Asal muasal larangan ini berasal dari satu peristiwa yang diceritakan turun-temurun. Kala itu, Indonesia masih dijajah Belanda. Para serdadu hendak menyerang Datuk Banjir dan warga Lubang Buaya. Lalu Datuk Banjir berdoa. Mendadak kawasan itu seperti danau. Para serdadu pun merasakan seperti tenggelam meski tak ada air.
"Dua bulan lalu, malahan ada yang langgar pantangan. Dia kayak kelelep dan tenggelem di jalan ono, padahal kagak ada air," kata Yanto berkisah soal seorang tentara yang datang ke makam keramat.
Selain pantangan tersebut, peziarah juga harus memiliki niat bersih. Penyakit hati seperti sombong harus dihilangkan.
"Kalau tidur atau jika rebahan, kepala harus menghadap salah satu arah angin dan tak boleh tidur atau menduduki ranjang serba putih tadi. Pantangan terakhirnya, tak boleh membawa topeng apa pun mendekati makam," ujar Yanto.

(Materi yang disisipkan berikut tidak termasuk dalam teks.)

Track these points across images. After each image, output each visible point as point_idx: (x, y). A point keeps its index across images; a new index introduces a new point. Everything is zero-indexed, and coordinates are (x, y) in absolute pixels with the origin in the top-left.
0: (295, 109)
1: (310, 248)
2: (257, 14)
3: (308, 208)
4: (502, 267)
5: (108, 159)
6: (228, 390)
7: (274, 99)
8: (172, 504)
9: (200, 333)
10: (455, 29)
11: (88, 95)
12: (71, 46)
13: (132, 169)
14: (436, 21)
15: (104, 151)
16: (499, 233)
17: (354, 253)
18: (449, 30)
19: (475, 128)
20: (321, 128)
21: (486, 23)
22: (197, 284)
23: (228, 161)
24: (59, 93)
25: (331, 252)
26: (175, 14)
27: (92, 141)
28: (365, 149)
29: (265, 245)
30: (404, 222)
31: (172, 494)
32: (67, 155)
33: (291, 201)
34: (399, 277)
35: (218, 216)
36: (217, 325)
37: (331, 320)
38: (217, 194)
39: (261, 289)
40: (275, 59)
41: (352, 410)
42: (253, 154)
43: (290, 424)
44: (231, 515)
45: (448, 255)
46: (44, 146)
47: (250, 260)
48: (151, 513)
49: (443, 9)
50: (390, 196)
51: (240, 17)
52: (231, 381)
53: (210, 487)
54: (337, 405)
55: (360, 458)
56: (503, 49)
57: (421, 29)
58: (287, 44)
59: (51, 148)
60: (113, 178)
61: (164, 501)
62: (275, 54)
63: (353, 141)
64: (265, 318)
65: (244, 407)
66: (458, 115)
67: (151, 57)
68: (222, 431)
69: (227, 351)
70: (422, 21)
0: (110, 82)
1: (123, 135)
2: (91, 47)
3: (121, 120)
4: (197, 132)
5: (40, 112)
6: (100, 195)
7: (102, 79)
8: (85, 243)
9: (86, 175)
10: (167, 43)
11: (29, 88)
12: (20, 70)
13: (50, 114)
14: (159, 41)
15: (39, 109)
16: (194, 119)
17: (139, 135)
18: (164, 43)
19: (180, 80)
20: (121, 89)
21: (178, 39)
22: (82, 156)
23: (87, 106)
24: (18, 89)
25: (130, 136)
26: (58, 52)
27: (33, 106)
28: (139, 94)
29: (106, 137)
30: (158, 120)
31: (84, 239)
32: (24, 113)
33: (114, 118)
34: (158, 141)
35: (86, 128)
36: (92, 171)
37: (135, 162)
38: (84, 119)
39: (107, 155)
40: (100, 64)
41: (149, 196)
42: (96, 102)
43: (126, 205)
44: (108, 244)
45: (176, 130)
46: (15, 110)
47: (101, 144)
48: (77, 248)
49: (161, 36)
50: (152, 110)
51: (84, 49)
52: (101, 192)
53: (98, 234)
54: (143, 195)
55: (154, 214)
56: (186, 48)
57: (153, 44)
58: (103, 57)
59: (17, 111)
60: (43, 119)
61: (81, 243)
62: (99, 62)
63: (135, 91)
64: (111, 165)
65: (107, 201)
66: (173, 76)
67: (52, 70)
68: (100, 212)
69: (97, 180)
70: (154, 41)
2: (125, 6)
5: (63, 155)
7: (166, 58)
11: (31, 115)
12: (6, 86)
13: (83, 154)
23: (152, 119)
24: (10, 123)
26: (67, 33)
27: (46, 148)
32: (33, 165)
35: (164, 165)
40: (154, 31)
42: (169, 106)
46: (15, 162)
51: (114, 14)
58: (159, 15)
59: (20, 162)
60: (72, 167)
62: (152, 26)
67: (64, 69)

"Saya cuma nyebutin pantangan. Kalau dilanggar, ya saya enggak tanggung jawab," ujar dia.
Untuk tata cara berdoa, Yanto menyebut, tak ada pantangan. Terserah peziarah ingin berdoa apa pun. Bila ingin berdoa, Yanto siap membimbing mengucapkan doa-doa khusus.

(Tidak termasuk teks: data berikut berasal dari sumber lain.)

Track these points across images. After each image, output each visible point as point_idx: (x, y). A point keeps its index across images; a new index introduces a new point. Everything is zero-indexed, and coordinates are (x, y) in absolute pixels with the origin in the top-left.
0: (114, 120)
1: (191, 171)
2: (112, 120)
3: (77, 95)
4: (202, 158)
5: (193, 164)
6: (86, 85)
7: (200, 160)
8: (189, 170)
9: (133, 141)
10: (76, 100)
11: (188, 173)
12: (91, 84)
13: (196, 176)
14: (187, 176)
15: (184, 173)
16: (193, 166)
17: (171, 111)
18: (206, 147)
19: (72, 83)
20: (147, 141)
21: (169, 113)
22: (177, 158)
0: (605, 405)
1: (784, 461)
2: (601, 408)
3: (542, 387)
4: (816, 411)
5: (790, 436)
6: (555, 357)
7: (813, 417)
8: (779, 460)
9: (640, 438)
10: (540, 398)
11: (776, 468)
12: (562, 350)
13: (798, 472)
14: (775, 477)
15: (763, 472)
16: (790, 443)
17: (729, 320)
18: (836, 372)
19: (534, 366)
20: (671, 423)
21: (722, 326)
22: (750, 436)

"Doa ini sudah diajarkan turun-temurun, saya ndak bisa menyebutkannnya, tapi kalau memang ingin berdoa, mari saya bimbing," ujar Yanto menawari.
Advertisement
Kereta Nyi Roro Kidul
Tak hanya itu, Yanto juga menawarkan air yang diklaim sebagai obat penyakit. Air itu bisa ditimba sendiri dari sebuah sumur sekitar 2 meter, atau minta ditimbakan oleh Yanto.

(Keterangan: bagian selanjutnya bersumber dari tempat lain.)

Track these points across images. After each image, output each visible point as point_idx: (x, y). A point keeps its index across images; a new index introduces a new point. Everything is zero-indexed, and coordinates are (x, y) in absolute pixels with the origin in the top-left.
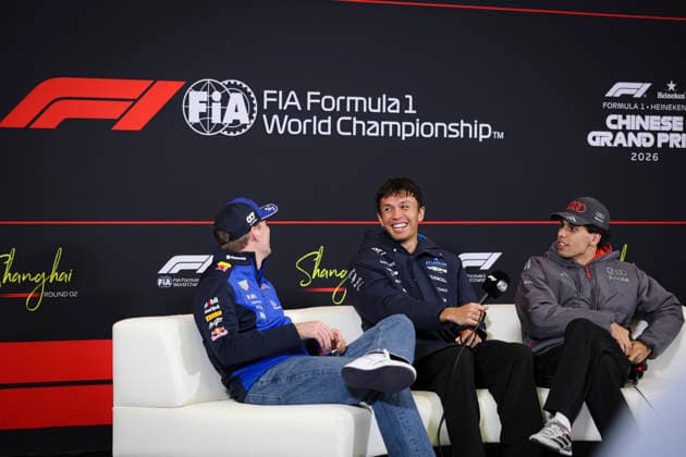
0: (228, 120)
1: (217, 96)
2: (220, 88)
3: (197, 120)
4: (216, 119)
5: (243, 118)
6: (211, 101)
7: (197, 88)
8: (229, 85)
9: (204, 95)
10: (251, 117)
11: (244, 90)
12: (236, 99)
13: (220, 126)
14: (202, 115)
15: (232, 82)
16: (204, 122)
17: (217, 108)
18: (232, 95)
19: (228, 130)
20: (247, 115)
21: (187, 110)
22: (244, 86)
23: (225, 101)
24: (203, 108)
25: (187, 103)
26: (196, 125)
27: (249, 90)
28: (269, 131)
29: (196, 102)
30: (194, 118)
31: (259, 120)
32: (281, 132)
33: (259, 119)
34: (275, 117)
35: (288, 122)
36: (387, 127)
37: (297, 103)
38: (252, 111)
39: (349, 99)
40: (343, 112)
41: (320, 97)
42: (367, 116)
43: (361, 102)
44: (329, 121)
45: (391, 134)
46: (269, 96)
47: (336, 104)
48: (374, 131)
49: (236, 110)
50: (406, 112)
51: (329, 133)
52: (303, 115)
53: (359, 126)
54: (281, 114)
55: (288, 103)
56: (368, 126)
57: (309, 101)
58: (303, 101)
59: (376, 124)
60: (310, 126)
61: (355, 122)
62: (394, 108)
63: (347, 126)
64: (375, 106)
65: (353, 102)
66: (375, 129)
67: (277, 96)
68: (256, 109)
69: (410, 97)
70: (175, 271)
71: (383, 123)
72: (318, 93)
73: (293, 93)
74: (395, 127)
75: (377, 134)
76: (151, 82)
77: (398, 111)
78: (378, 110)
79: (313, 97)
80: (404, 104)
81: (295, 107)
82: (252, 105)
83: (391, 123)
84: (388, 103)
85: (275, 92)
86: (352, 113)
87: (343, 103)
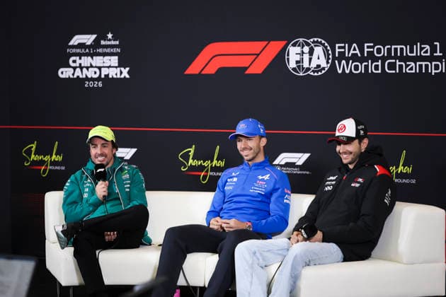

"Ini sumur peninggalan Mbah. Enggak pernah kering, mau musim kemarau juga tetap ada airnya," terang Yanto.
Dua batang pohon tumbuh dekat sumur tersebut. Lima langkah dari sumur, terdapat sebuah bangunan yang berisi empat makam berderet. Di sudut paling gelap ruangan, terdapat kereta tanpa kuda terparkir.
"Itu kereta peninggalan kakek, kuncen pertama makam ini. Gunanya agar mengingatkan generasi berikutnya bahwa kita hanya orang tak punya apa-apa dan tak perlu ada yang disombongkan," ujar Yanto.
Soal kereta, Yanto memiliki kisah tersendiri. Semasa kakek dan ayahnya masih hidup, ia kerap mendengar gemerincing kereta saat menjelang senja.
"Itu Nyi Roro Kidul singgah. Beliau biasanya sore-sore datangnya, tapi sejak ayah saya meninggal, ia jarang datang," kata Yanto.
Menurut Yanto, setiap kuncen per generasi memiliki kelebihan masing-masing. Misal neneknya yang juga menjadi kuncen memiliki kelebihan menjaga sebuah golok warisan dari Datuk Banjir.
"Dulu nenek juga menjaga keris bongkok dan satu wayang kulit besar. Tapi yang saya, cuma jaga golok. Kalau keris bongkok sama wayangnya sudah pergi dengan sendirinya, pergi dengan gaib," jelas Yanto.